APPLICATION OF DEEP LEARNING FOR CREDIT RISK PREDICTION IN THE BANKING SECTOR
DOI:
https://doi.org/10.31891/2307-5732-2025-351-59Keywords:
deep learning, risk prediction, credit rating, neural networks, banking sector, financial analysisAbstract
The article examines the application of deep learning methods for credit risk prediction in the banking sector. Credit risk management is one of the key tasks of financial institutions, as effective assessment of borrowers' creditworthiness allows for minimizing financial losses and improving the stability of the banking system. Traditional risk assessment methods, such as logistic regression, discriminant analysis, and scoring models, have several limitations, including a restricted ability to process large volumes of heterogeneous data and difficulty in identifying nonlinear relationships between financial variables.
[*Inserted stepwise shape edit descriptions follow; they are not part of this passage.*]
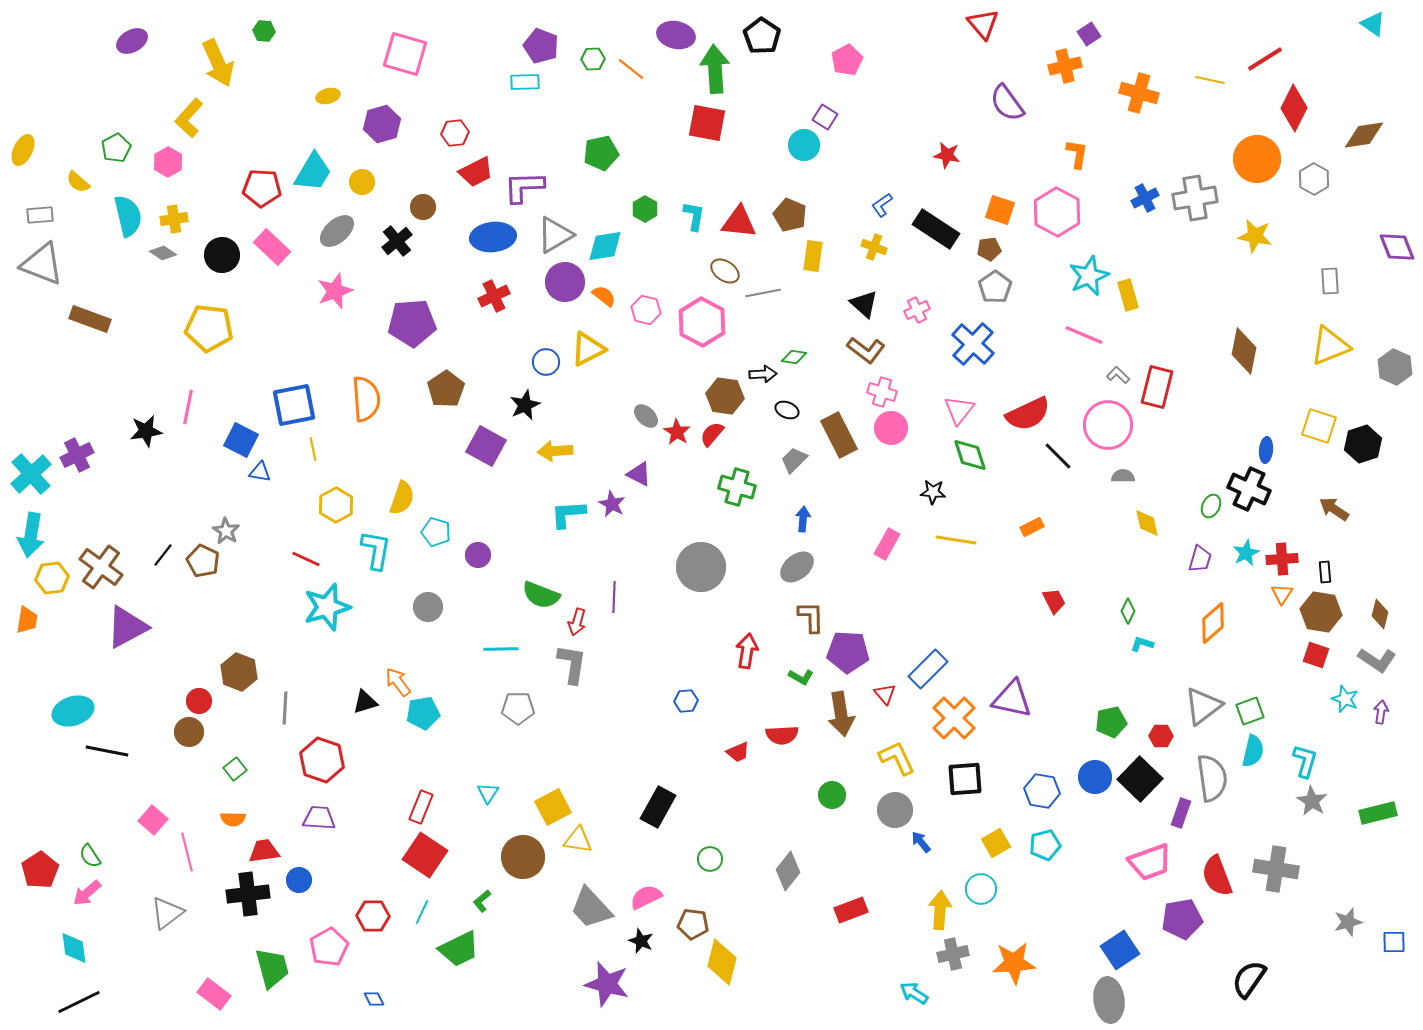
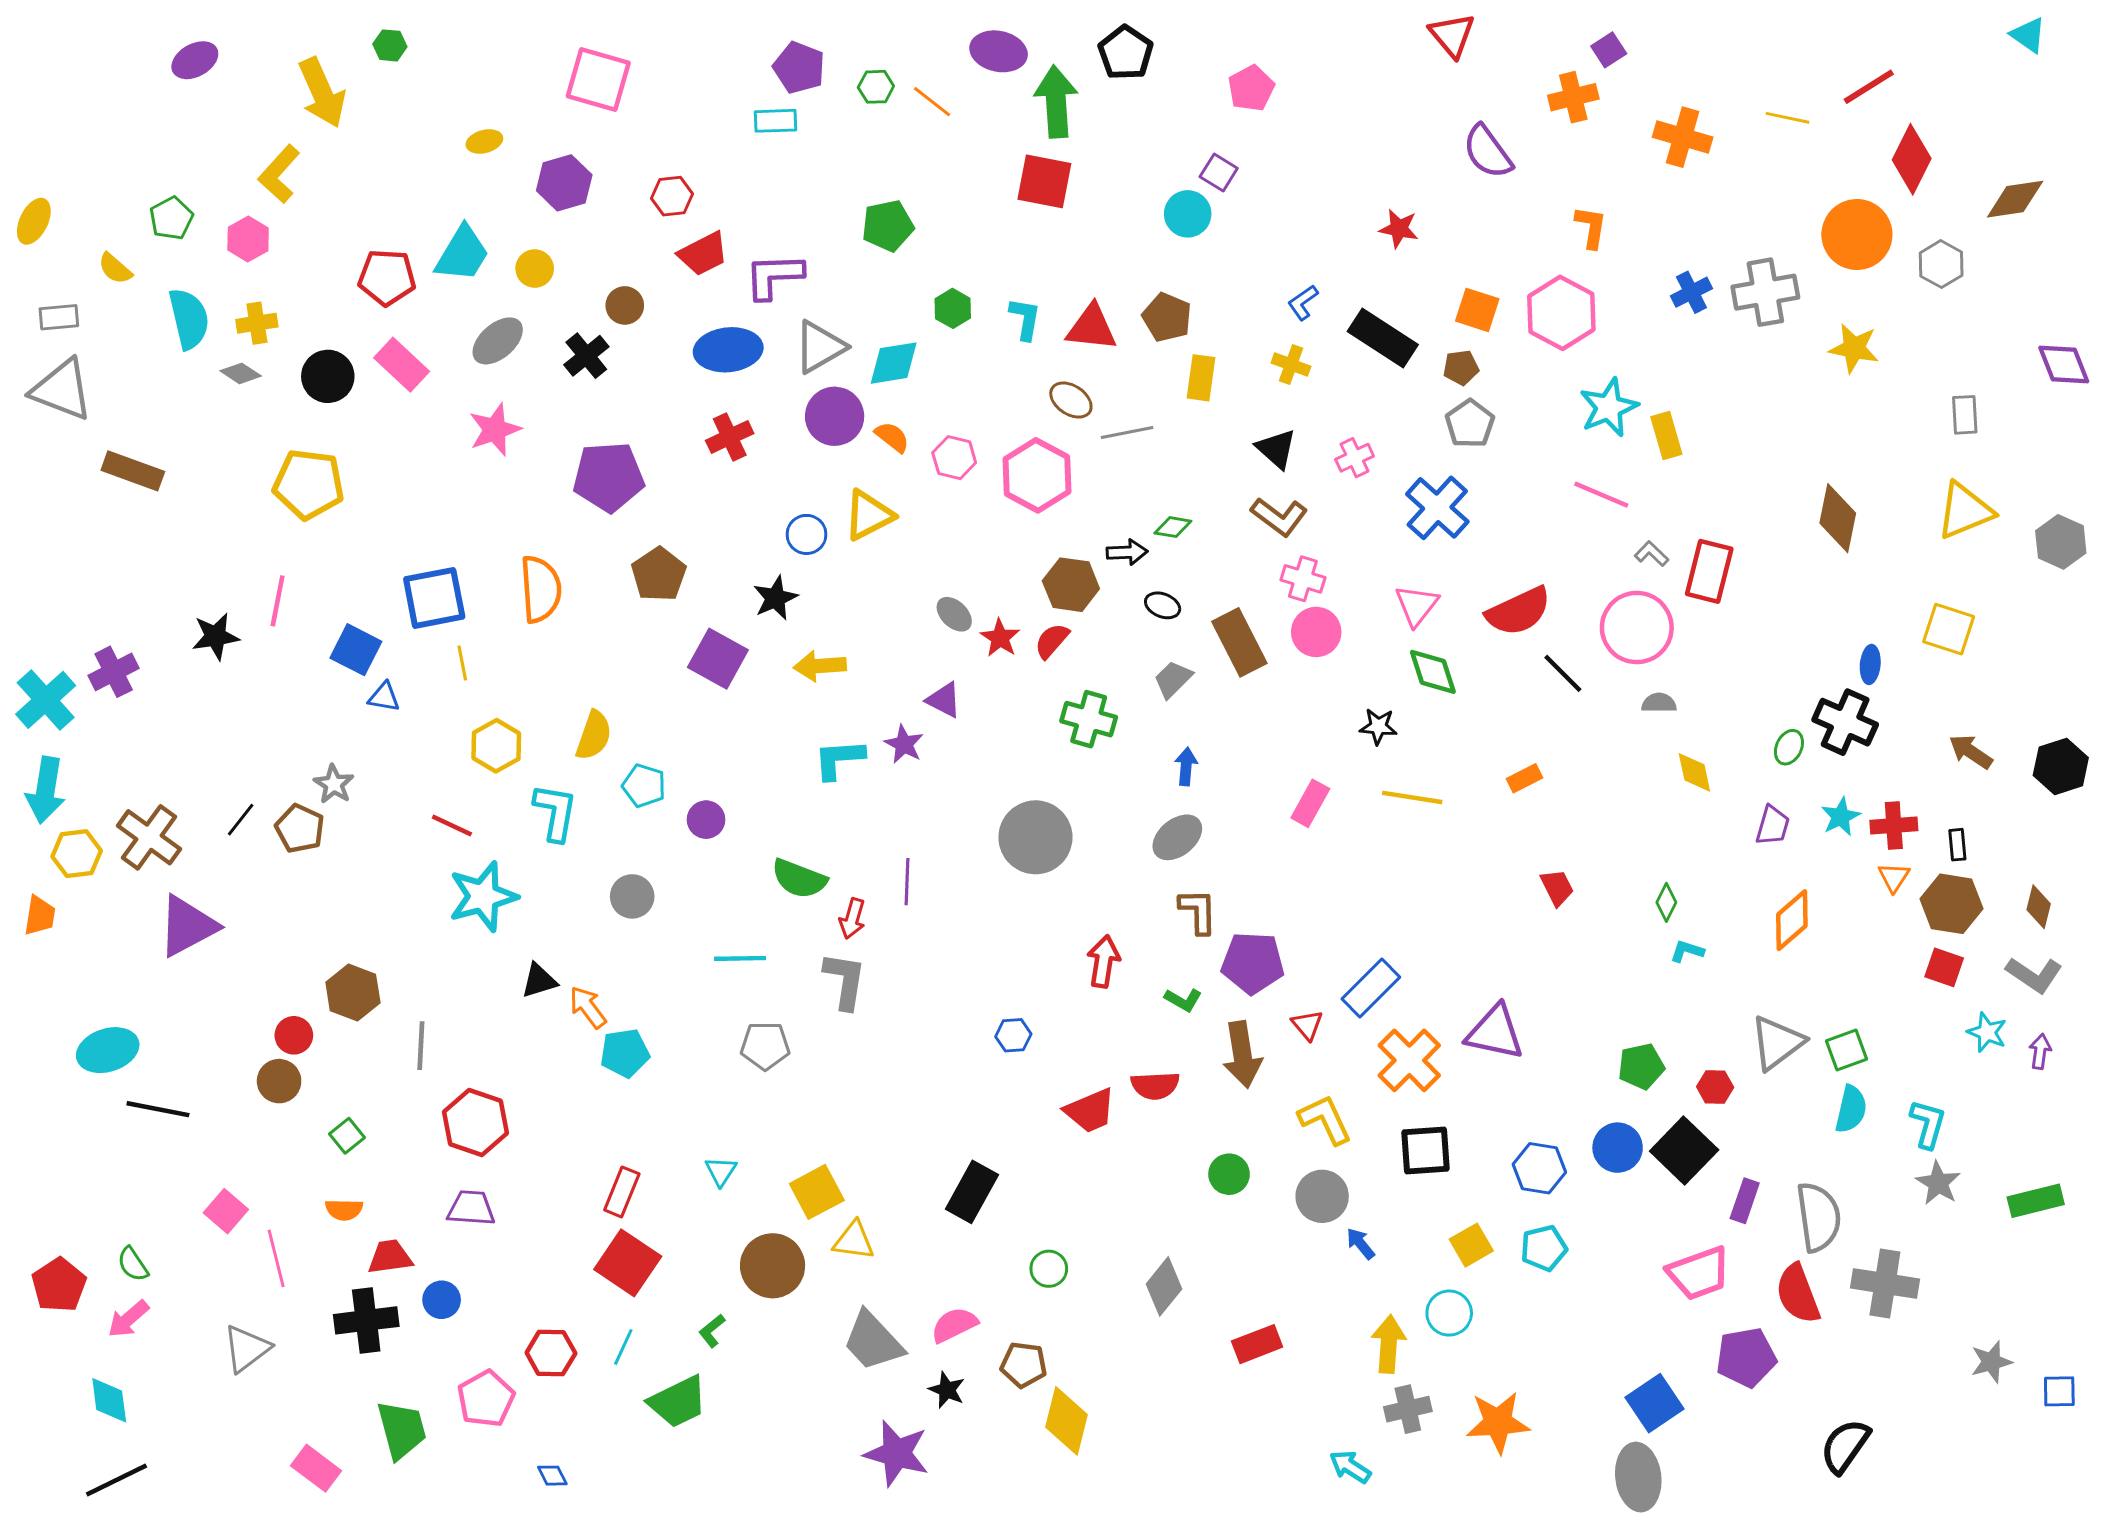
black hexagon: (1363, 444) -> (2061, 766), moved
black triangle: (365, 702) -> (539, 981), moved
red trapezoid: (738, 752) -> (1090, 1111), size x1.5
gray semicircle: (1212, 778) -> (1819, 1217), moved

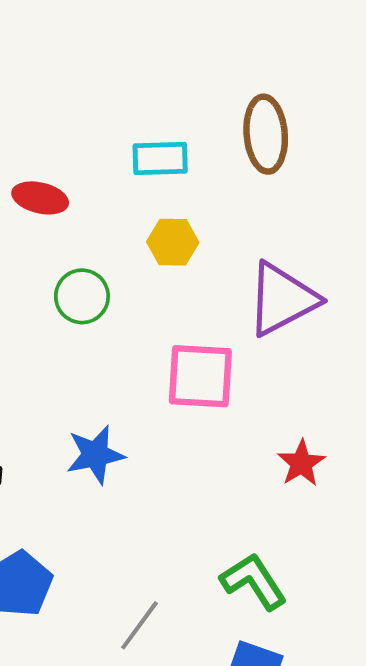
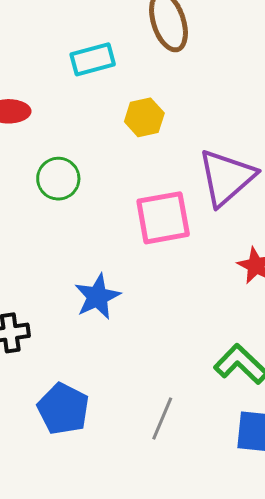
yellow hexagon: (173, 242) -> (144, 117), moved
purple triangle: (282, 299) -> (226, 178), moved

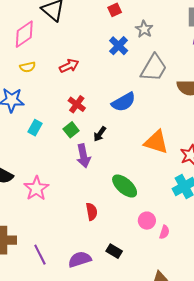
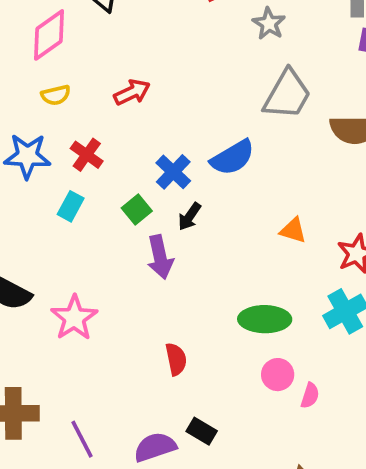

Deep learning offers new opportunities to enhance risk prediction accuracy through multi-layered neural networks capable of automatically extracting essential features from input data. This article analyzes contemporary approaches to the use of artificial neural networks in the financial sector, including convolutional (CNN), recurrent (RNN), and transformer-based models. The advantages of deep learning over traditional statistical methods are demonstrated, particularly its ability to analyze unstructured data such as textual comments, transactional activity, and behavioral characteristics of borrowers.
The study results show that the use of neural networks allows banks to increase credit risk assessment accuracy by 10–20% compared to traditional models. Additionally, deep learning facilitates the reduction of default rates, the automation of credit scoring, and more efficient allocation of financial resources. At the same time, the article addresses the challenges of implementing such technologies in the banking sector, including the explainability of models, the need to comply with regulatory requirements (GDPR, PCI DSS), and the high computational complexity of deep learning algorithms.
Based on the conducted analysis, the feasibility of integrating deep learning into credit risk management is justified. Recommendations for the optimal use of artificial intelligence technologies in banking practice are provided. The obtained results can be utilized to improve existing credit scoring systems and serve as a foundation for further research in the field of financial process automation and the implementation of innovative financial technologies.